Dataset records
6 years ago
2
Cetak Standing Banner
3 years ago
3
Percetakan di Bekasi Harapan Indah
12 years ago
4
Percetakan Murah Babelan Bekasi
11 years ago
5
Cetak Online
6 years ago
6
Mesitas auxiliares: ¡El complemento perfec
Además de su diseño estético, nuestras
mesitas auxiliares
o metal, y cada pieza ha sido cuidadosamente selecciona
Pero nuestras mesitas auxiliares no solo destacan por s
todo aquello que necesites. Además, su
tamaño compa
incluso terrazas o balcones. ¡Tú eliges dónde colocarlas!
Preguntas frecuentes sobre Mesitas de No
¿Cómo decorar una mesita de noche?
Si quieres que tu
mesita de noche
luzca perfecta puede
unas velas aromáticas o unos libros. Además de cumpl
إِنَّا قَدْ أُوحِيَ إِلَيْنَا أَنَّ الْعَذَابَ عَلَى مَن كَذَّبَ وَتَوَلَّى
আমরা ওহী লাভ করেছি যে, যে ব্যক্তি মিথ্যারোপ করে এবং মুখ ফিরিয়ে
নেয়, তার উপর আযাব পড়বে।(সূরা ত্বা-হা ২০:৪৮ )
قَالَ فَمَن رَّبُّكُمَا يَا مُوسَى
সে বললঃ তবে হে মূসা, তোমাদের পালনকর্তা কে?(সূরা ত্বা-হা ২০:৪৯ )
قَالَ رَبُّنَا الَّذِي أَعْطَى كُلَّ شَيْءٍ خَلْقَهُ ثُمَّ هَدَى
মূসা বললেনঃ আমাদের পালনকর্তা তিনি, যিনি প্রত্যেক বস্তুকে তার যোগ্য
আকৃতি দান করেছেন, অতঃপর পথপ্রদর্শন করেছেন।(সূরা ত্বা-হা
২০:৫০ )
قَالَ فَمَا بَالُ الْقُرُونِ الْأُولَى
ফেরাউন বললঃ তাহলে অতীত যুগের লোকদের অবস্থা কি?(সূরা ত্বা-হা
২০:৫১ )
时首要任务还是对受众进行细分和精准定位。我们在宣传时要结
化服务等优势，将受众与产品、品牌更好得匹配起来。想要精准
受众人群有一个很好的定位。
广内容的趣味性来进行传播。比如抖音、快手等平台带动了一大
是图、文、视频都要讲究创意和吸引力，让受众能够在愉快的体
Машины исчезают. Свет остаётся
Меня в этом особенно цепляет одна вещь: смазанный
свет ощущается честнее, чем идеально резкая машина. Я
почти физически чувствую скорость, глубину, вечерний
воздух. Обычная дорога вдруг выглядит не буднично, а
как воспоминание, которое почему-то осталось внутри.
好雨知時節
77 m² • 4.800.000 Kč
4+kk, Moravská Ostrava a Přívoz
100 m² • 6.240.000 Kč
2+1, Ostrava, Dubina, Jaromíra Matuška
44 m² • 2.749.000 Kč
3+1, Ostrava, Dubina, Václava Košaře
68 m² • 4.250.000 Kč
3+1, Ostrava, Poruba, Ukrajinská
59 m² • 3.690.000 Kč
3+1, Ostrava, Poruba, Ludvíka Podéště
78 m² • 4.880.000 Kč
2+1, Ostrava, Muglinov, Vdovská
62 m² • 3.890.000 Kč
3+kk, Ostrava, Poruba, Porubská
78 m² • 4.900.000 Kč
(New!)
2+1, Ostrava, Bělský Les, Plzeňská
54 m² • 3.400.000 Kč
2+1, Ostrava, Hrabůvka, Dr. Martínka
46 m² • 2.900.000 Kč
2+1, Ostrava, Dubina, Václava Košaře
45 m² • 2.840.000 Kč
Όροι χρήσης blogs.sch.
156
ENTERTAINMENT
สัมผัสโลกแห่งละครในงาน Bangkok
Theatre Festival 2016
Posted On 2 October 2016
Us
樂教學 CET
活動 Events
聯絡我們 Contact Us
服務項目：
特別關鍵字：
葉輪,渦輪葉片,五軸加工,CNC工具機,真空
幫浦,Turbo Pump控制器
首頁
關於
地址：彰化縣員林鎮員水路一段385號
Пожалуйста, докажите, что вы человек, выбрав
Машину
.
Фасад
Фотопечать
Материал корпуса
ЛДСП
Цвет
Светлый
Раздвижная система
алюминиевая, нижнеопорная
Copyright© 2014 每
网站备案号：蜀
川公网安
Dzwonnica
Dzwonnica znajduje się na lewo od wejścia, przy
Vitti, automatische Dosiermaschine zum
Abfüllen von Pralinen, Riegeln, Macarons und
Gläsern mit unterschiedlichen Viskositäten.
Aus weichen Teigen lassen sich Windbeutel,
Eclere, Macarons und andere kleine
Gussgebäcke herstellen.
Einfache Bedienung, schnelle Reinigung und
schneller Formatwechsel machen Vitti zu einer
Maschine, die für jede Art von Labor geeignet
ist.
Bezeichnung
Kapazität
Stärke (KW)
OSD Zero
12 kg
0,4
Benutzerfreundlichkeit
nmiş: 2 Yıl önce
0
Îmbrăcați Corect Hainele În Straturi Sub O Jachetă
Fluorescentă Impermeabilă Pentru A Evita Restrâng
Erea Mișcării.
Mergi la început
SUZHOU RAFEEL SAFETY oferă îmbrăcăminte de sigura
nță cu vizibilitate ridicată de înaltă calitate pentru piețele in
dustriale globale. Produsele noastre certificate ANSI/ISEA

Goal of the exercise
Could you rewrite the material from its start through the line containing "unas velas aromáticas", swapping "Bekasi" for "Jakarta" and leaving everything else unchanged?

Response area
6 years ago
2
Cetak Standing Banner
3 years ago
3
Percetakan di Jakarta Harapan Indah
12 years ago
4
Percetakan Murah Babelan Jakarta
11 years ago
5
Cetak Online
6 years ago
6
Mesitas auxiliares: ¡El complemento perfec
Además de su diseño estético, nuestras
mesitas auxiliares
o metal, y cada pieza ha sido cuidadosamente selecciona
Pero nuestras mesitas auxiliares no solo destacan por s
todo aquello que necesites. Además, su
tamaño compa
incluso terrazas o balcones. ¡Tú eliges dónde colocarlas!
Preguntas frecuentes sobre Mesitas de No
¿Cómo decorar una mesita de noche?
Si quieres que tu
mesita de noche
luzca perfecta puede
unas velas aromáticas o unos libros. Además de cumpl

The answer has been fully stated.